Now, we also must install Tensorflow inside our virtual environment. It is recommend, doing so with pip:

python -m pip install tensorflow

To confirm the installed version, and the success of setting up our drivers in the conda environment:

python -c "import tensorflow as tf; print(tf.config.list_physical_devices('GPU')); print(tf.__version__)"

It should return True, and display an array with one physical device. The version should be equal to atleast 2.11.

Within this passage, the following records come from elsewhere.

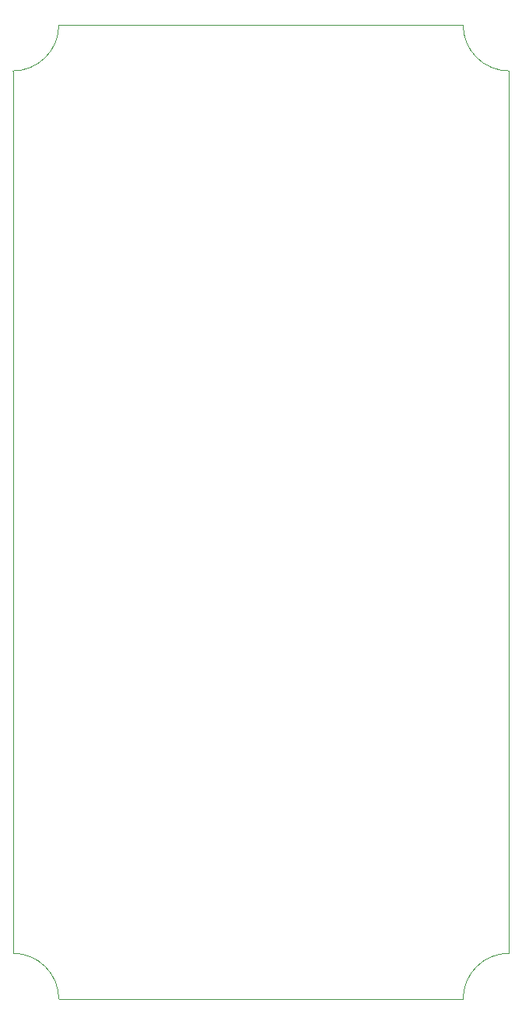
<source format=gbr>
%TF.GenerationSoftware,KiCad,Pcbnew,7.0.2*%
%TF.CreationDate,2025-02-17T11:53:53+00:00*%
%TF.ProjectId,stomp_00,73746f6d-705f-4303-902e-6b696361645f,rev?*%
%TF.SameCoordinates,Original*%
%TF.FileFunction,Profile,NP*%
%FSLAX46Y46*%
G04 Gerber Fmt 4.6, Leading zero omitted, Abs format (unit mm)*
G04 Created by KiCad (PCBNEW 7.0.2) date 2025-02-17 11:53:53*
%MOMM*%
%LPD*%
G01*
G04 APERTURE LIST*
%TA.AperFunction,Profile*%
%ADD10C,0.100000*%
%TD*%
G04 APERTURE END LIST*
D10*
X5000000Y-106000000D02*
X49000000Y-106000000D01*
X54000000Y-101000000D02*
G75*
G03*
X49000000Y-106000000I0J-5000000D01*
G01*
X49000000Y0D02*
G75*
G03*
X54000000Y-5000000I5000000J0D01*
G01*
X54000000Y-5000000D02*
X54000000Y-101000000D01*
X5000000Y0D02*
X49000000Y0D01*
X0Y-101000000D02*
X0Y-5000000D01*
X0Y-5000000D02*
G75*
G03*
X5000000Y0I0J5000000D01*
G01*
X5000000Y-106000000D02*
G75*
G03*
X0Y-101000000I-5000000J0D01*
G01*
M02*

</source>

We may now install the dependendencies necessary for the jupyter notebook:

pip install keras_cv===0.4.2 tensorflow_datasets===4.8.1 pillow===9.4.0 imutils opencv-python matplotlib huggingface-hub pycocotools

Now we can start our jupyter notebook instance:

jupyter notebook

Enter the URL in the browser or connect through VSCode. If this does not work, you likely forgot to forward the 8888 port. When you open jupyter, select your environment my_env in New dropdown and it will create your notebook with conda environment you've created.

Now inside the notebook:

First check the pip and python are poinitng to right places by running following commands. First check for pip path by running:

!which pip

It should point to /home/ubuntu/miniconda3/envs/my_env/bin/pip. If it is pointing to /home/ubuntu/.local/bin/pip, you have not have run conda config --set auto_activate_base false. Please run it again and activate my_env again. Also check that your notebook is running in the proper kernel my_env. Once inside the notebook, you can change it from the menu navigation Kernel->Change Kernel -> my_env. You should now see my_env in the top right of the notebook.

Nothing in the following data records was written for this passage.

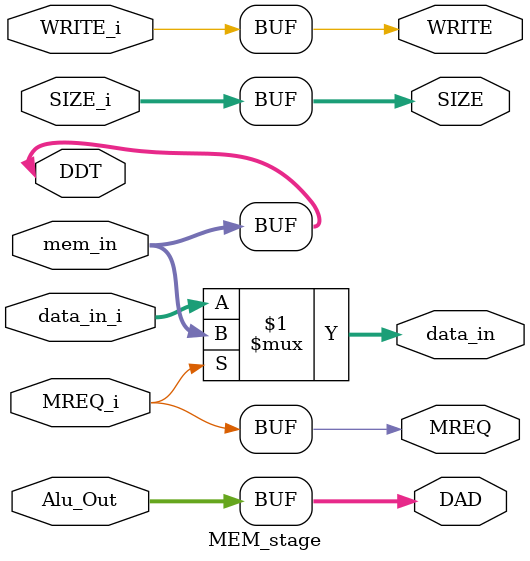
<source format=v>
`include "header/macro.vh"

module MEM_stage (
                MREQ_i, WRITE_i, SIZE_i, data_in_i,
                Alu_Out, mem_in, 
                MREQ, WRITE, SIZE, DAD, 
                DDT, data_in
                );
    input MREQ_i, WRITE_i;
    input [1:0] SIZE_i;
    input [31:0] data_in_i, Alu_Out;
    input [31:0] mem_in;
    output MREQ, WRITE;
    output [1:0] SIZE;
    output [31:0] DAD;
    inout [31:0] DDT;
    output [31:0] data_in;

    assign MREQ   = MREQ_i;
    assign WRITE  = WRITE_i;
    assign SIZE   = SIZE_i;
    
    assign DAD = Alu_Out;
    assign DDT = mem_in;

    assign data_in = MREQ ? DDT : data_in_i;


endmodule

</source>
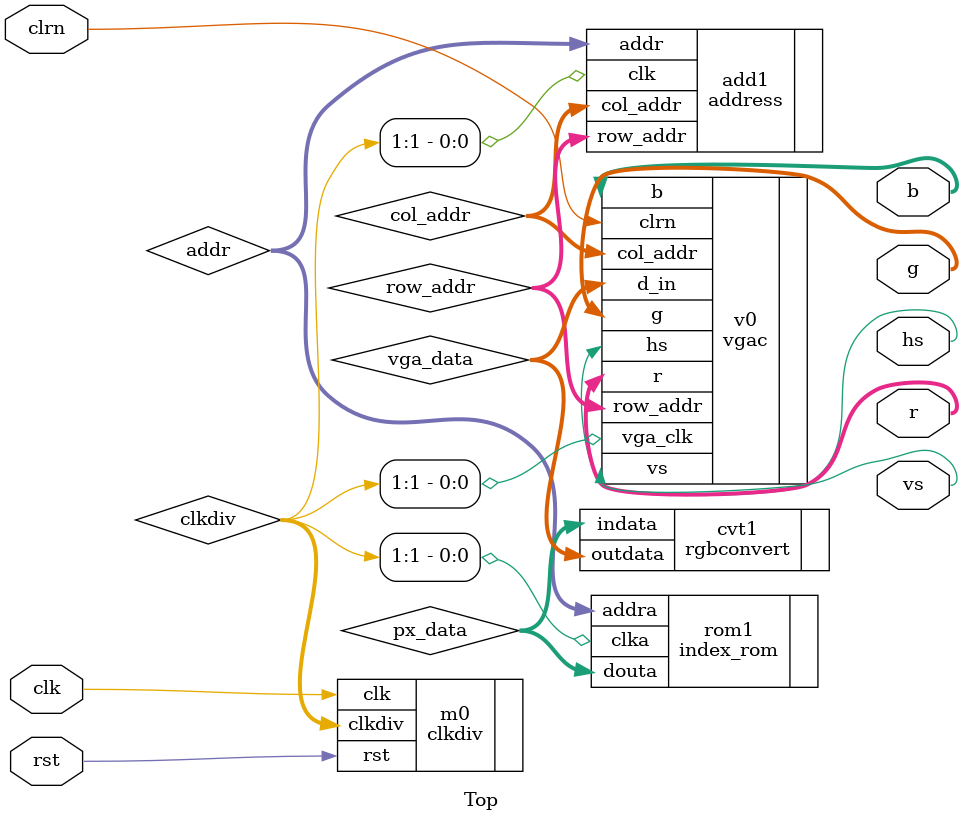
<source format=v>
`timescale 1ns / 1ps


module Top(
	input wire clk,
	//input rstn,
	input wire rst,
	input wire clrn,
	output wire hs,
	output wire vs,
	output wire [3:0] r,
	output wire [3:0] g,
	output wire [3:0] b
	//output reg [31:0]clkdiv,
	//output reg clkslow
    );
	
	
 	wire [11:0] vga_data;
 	wire [9:0] col_addr;
 	wire [8:0] row_addr;
	wire [11:0] addr;
	wire [23:0] px_data;
	wire [31:0] clkdiv;
	
	clkdiv m0 (.rst(rst), .clk(clk), .clkdiv(clkdiv));
	
	address add1 (
		.clk(clkdiv[1]),
		.col_addr(col_addr),
		.row_addr(row_addr),
		.addr(addr)
	);
	
	index_rom rom1 (
	  .clka(clkdiv[1]), // input clka
	  .addra(addr), // input [11 : 0] addra
	  .douta(px_data) // output [23 : 0] douta
	);
	
	rgbconvert cvt1 (
		.indata(px_data),
		.outdata(vga_data)
	);
	
	vgac v0 (
		.vga_clk(clkdiv[1]), .clrn(clrn), .d_in(vga_data), 
		.row_addr(row_addr), .col_addr(col_addr), 
		.r(r), .g(g), .b(b), .hs(hs), .vs(vs)
	);

endmodule

</source>
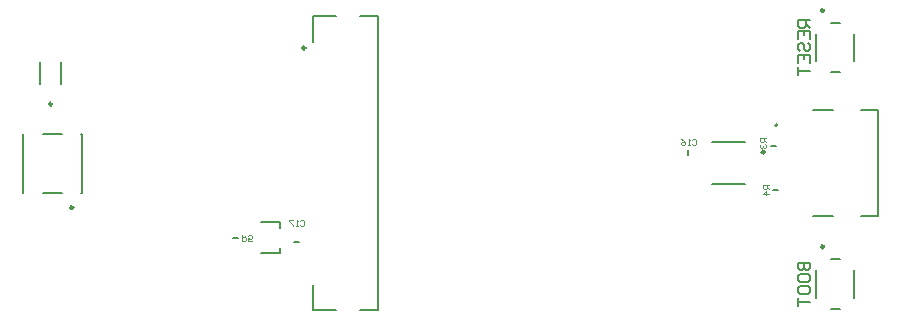
<source format=gbo>
G04*
G04 #@! TF.GenerationSoftware,Altium Limited,Altium Designer,23.1.1 (15)*
G04*
G04 Layer_Color=32896*
%FSLAX25Y25*%
%MOIN*%
G70*
G04*
G04 #@! TF.SameCoordinates,379D8D2B-01B5-4923-9211-1CC0BA53C839*
G04*
G04*
G04 #@! TF.FilePolarity,Positive*
G04*
G01*
G75*
%ADD11C,0.00787*%
%ADD12C,0.00591*%
%ADD13C,0.00500*%
%ADD14C,0.00492*%
%ADD66C,0.00984*%
D11*
X525272Y292453D02*
G03*
X525272Y292453I-394J0D01*
G01*
X503342Y272965D02*
X514366D01*
X503342Y286744D02*
X514366D01*
X286543Y306405D02*
Y313595D01*
X279457Y306405D02*
Y313595D01*
X280350Y289697D02*
X286650D01*
X280350Y270012D02*
X286650D01*
X293146D02*
X293342D01*
X293146Y289697D02*
X293342D01*
X273657D02*
X273854D01*
X273657Y270012D02*
X273854D01*
X273657D02*
Y289697D01*
X293342Y270012D02*
Y289697D01*
X538201Y313744D02*
Y322996D01*
X543024Y310102D02*
X545976D01*
X550799Y313744D02*
Y322996D01*
X543024Y326638D02*
X545976D01*
X359421Y258347D02*
Y260118D01*
Y249882D02*
Y251654D01*
X353024Y249882D02*
X359421D01*
X353024Y260118D02*
X359421D01*
X370575Y328870D02*
X378153D01*
X386224D02*
X392032D01*
Y230839D02*
Y328870D01*
X370575Y230839D02*
X378153D01*
X386224D02*
X392032D01*
X370575D02*
Y239402D01*
Y320307D02*
Y328870D01*
X538201Y235004D02*
Y244256D01*
X543024Y231362D02*
X545976D01*
X550799Y235004D02*
Y244256D01*
X543024Y247898D02*
X545976D01*
X532277Y246715D02*
X536213D01*
Y244748D01*
X535557Y244092D01*
X534901D01*
X534245Y244748D01*
Y246715D01*
Y244748D01*
X533589Y244092D01*
X532933D01*
X532277Y244748D01*
Y246715D01*
Y240812D02*
Y242124D01*
X532933Y242780D01*
X535557D01*
X536213Y242124D01*
Y240812D01*
X535557Y240156D01*
X532933D01*
X532277Y240812D01*
Y236876D02*
Y238188D01*
X532933Y238844D01*
X535557D01*
X536213Y238188D01*
Y236876D01*
X535557Y236220D01*
X532933D01*
X532277Y236876D01*
Y234908D02*
Y232284D01*
Y233596D01*
X536213D01*
X536213Y327683D02*
X532277D01*
Y325715D01*
X532933Y325060D01*
X534245D01*
X534901Y325715D01*
Y327683D01*
Y326372D02*
X536213Y325060D01*
X532277Y321124D02*
Y323748D01*
X536213D01*
Y321124D01*
X534245Y323748D02*
Y322436D01*
X532933Y317188D02*
X532277Y317844D01*
Y319156D01*
X532933Y319812D01*
X533589D01*
X534245Y319156D01*
Y317844D01*
X534901Y317188D01*
X535557D01*
X536213Y317844D01*
Y319156D01*
X535557Y319812D01*
X532277Y313252D02*
Y315876D01*
X536213D01*
Y313252D01*
X534245Y315876D02*
Y314564D01*
X532277Y311940D02*
Y309317D01*
Y310629D01*
X536213D01*
D12*
X343713Y255000D02*
X345287D01*
X523713Y271000D02*
X525287D01*
X523213Y285500D02*
X524787D01*
X364213Y253500D02*
X365787D01*
X495500Y282713D02*
Y284287D01*
D13*
X558736Y262256D02*
Y297453D01*
X553106D02*
X558736D01*
X537280D02*
X543894D01*
X553106Y262256D02*
X558736D01*
X537280D02*
X543894D01*
D14*
X346860Y255984D02*
Y254016D01*
X347844D01*
X348172Y254344D01*
Y255000D01*
X347844Y255328D01*
X346860D01*
X347516D02*
X348172Y255984D01*
X350140Y254016D02*
X348828D01*
Y255000D01*
X349484Y254672D01*
X349812D01*
X350140Y255000D01*
Y255656D01*
X349812Y255984D01*
X349156D01*
X348828Y255656D01*
X366148Y260656D02*
X366476Y260984D01*
X367132D01*
X367460Y260656D01*
Y259344D01*
X367132Y259016D01*
X366476D01*
X366148Y259344D01*
X365492Y259016D02*
X364836D01*
X365164D01*
Y260984D01*
X365492Y260656D01*
X363852Y260984D02*
X362540D01*
Y260656D01*
X363852Y259344D01*
Y259016D01*
X522484Y272640D02*
X520516D01*
Y271656D01*
X520844Y271328D01*
X521500D01*
X521828Y271656D01*
Y272640D01*
Y271984D02*
X522484Y271328D01*
Y269688D02*
X520516D01*
X521500Y270672D01*
Y269360D01*
X521484Y288140D02*
X519516D01*
Y287156D01*
X519844Y286828D01*
X520500D01*
X520828Y287156D01*
Y288140D01*
Y287484D02*
X521484Y286828D01*
X519844Y286172D02*
X519516Y285844D01*
Y285188D01*
X519844Y284860D01*
X520172D01*
X520500Y285188D01*
Y285516D01*
Y285188D01*
X520828Y284860D01*
X521156D01*
X521484Y285188D01*
Y285844D01*
X521156Y286172D01*
X496648Y287656D02*
X496976Y287984D01*
X497632D01*
X497960Y287656D01*
Y286344D01*
X497632Y286016D01*
X496976D01*
X496648Y286344D01*
X495992Y286016D02*
X495336D01*
X495664D01*
Y287984D01*
X495992Y287656D01*
X493040Y287984D02*
X493696Y287656D01*
X494352Y287000D01*
Y286344D01*
X494024Y286016D01*
X493368D01*
X493040Y286344D01*
Y286672D01*
X493368Y287000D01*
X494352D01*
D66*
X520977Y283594D02*
G03*
X520977Y283594I-492J0D01*
G01*
X283492Y299567D02*
G03*
X283492Y299567I-492J0D01*
G01*
X290488Y265090D02*
G03*
X290488Y265090I-492J0D01*
G01*
X540760Y330772D02*
G03*
X540760Y330772I-492J0D01*
G01*
X367917Y318240D02*
G03*
X367917Y318240I-492J0D01*
G01*
X540760Y252031D02*
G03*
X540760Y252031I-492J0D01*
G01*
M02*

</source>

Now check for python path aswell:

!which python

It should point to: /home/ubuntu/miniconda3/envs/my_env/bin/python

Running below line in the notebook makes sure that we have installed the version of TensorFlow that supports GPU, and that TensorFlow can detect the GPUs. If everything goes right, it should return True and a list that consists of a GPU. The version should be equal to or greater than 2.11 to support the correct version of keras_cv.

import tensorflow as tf
print(tf.test.is_built_with_cuda())
print(tf.config.list_logical_devices('GPU'))
print(tf.__version__)

You can either create your own notebook or clone the notebook https://github.com/huggingface/community-events/blob/main/keras-dreambooth-sprint/Dreambooth_on_Hub.ipynb if you haven't done so previously.

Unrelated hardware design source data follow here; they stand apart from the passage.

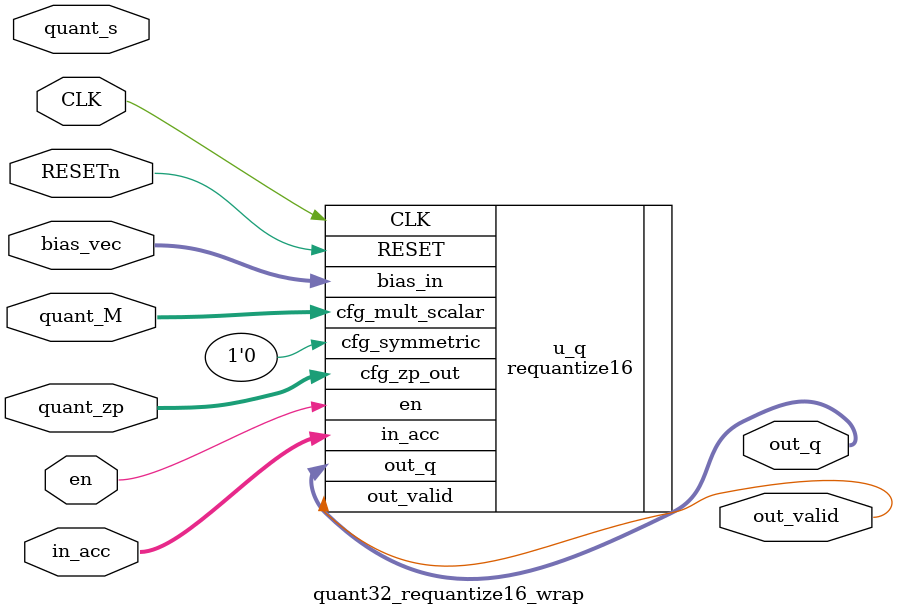
<source format=v>
`timescale 1ns / 1ps

module quant32_requantize16_wrap (
  input  wire               CLK,
  input  wire               RESETn,

  input  wire               en,
  input  wire [1023:0]      in_acc,
  input  wire [1023:0]      bias_vec,

  input  wire signed [15:0] quant_M,
  input  wire [5:0]         quant_s,
  input  wire signed [7:0]  quant_zp,

  output wire [255:0]       out_q,
  output wire               out_valid
);

  requantize16 #(.LANES(32)) u_q (
    .CLK(CLK),
    .RESET(RESETn),
    .en(en),
    .in_acc(in_acc),
    .bias_in(bias_vec),
    .cfg_mult_scalar(quant_M),
   // .cfg_shift_scalar(quant_s),
    .cfg_symmetric(1'b0),
    .cfg_zp_out(quant_zp),
    .out_q(out_q),
    .out_valid(out_valid)
  );

endmodule
</source>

You're all set! You can simply launch a jupyter notebook and start training models! 🚀

Deleting a Cloud Instance

30 1x A10 hours should provide you with enough time for 60 fine-tuning runs for Dreambooth. To maximise the GPU time you have for training, we advise that you shut down GPUs over prolonged periods of time when they are not in use. So be smart and shut down your GPU when you're not training.

Creating an instance and setting it up for the first time may take up to 20 minutes. Subsequently, this process will be much faster as you gain familiarity with the steps, so you shouldn't worry about having to delete a GPU and spinning one up the next time you need one. You can expect to spin-up and delete 2-3 GPUs over the course of the fine-tuning event.

We'll quickly run through the steps for deleting a Lambda GPU. You can come back to these steps after you've performed your first training run and you want to shut down the GPU:

  1. Go to the instances page: http://lambdalabs.com/HF-dreambooth-instances
  2. Click the checkbox on the left next to the GPU device you want to delete
  3. Click the button "Terminate" in the top right-hand side of your screen (under the purple button "Launch instance")
  4. Type "erase data on instance" in the text box and press "ok"

Your GPU device is now deleted and will stop consuming GPU credits.